The tool shows results from two conversion engines and asks the human to rate if one is better than the other, and if so, how much better is it. The given feedback equates to -100 to 100, where -100 is a hard fail for conversion engine 1, and 100 is a hard fail for conversion engine 2. If a result of 0 is given, then the conversions are deemed equal. We chose a -/+100 range to allow for better or worse representation that can easily convert to a percentage.
By analyzing multiple document conversions, we can then say that engine X is, on average, Y percent better than engine Z.
Tracking Fidelity Over Time
Comparing the output of two engines is a great option for creating a snapshot of fidelity at a given point, but it doesn’t give you a great indication of whether a single product has improved or regressed over time.
If fidelity over time is the metric of interest, then the testing method can be tweaked, and we can produce results from the same engine that are compiled from different points in time. We then compare the differences between the two results automatically, and we only perform human subjective tests on documents that have differences in results.
If the result stays the same, then you know the fidelity hasn’t changed either. In that case, you could say that the test passes.
When something changes, you can then perform the same subjective comparison method between the two results and determine whether the fidelity has improved or regressed.
Only assessing the differences between results speeds up the process dramatically, allowing us to implement an automated system to flag when differences are found. If no differences are found, we can immediately determine that the fidelity is the same and not waste any human time with subjective comparisons.
The tricky point is how to automatically compare the two results. Because the conversion engine is compiled from the same source, we can assume the results produced should be identical (not true for different conversion engines), thus we can use pixel comparison to find differences. Pixel comparison works OK, but in our tests, we go one step further and perform a glyph comparison to test whether the font metrics are the same (size, style, font name), and if the glyph positioning is identical. This form of testing works well, because it gives an indication of what textual information has changed, giving the human tester a hint of what differences to look for.
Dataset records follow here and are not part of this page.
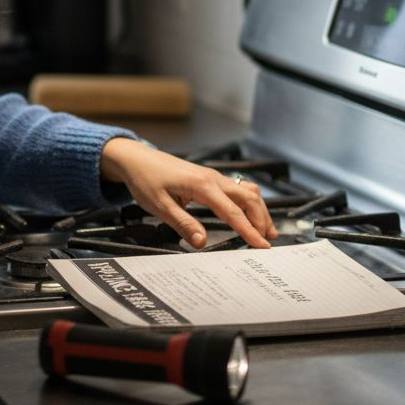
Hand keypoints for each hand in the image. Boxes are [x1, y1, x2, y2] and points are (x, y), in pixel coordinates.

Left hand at [99, 137, 276, 248]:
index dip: (249, 230)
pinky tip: (250, 213)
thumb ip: (183, 224)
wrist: (136, 158)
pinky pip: (237, 188)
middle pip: (249, 199)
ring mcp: (213, 176)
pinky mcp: (210, 178)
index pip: (232, 212)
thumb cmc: (145, 179)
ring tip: (266, 230)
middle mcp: (212, 178)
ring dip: (259, 210)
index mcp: (202, 186)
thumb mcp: (160, 206)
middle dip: (262, 220)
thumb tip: (201, 242)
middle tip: (267, 242)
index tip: (261, 246)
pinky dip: (249, 202)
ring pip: (247, 191)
I hope that this post helped you question what results are testable. Even if you find yourself in a situation where results can be subjective, when you provide boundaries — or guidelines such as outputs — to compare against, it’s possible to produce numbers and outcomes that are actionable. And hopefully you can now see how software and automation don’t always have to be the answer. If a human can do a better or more deterministic job, allow them to!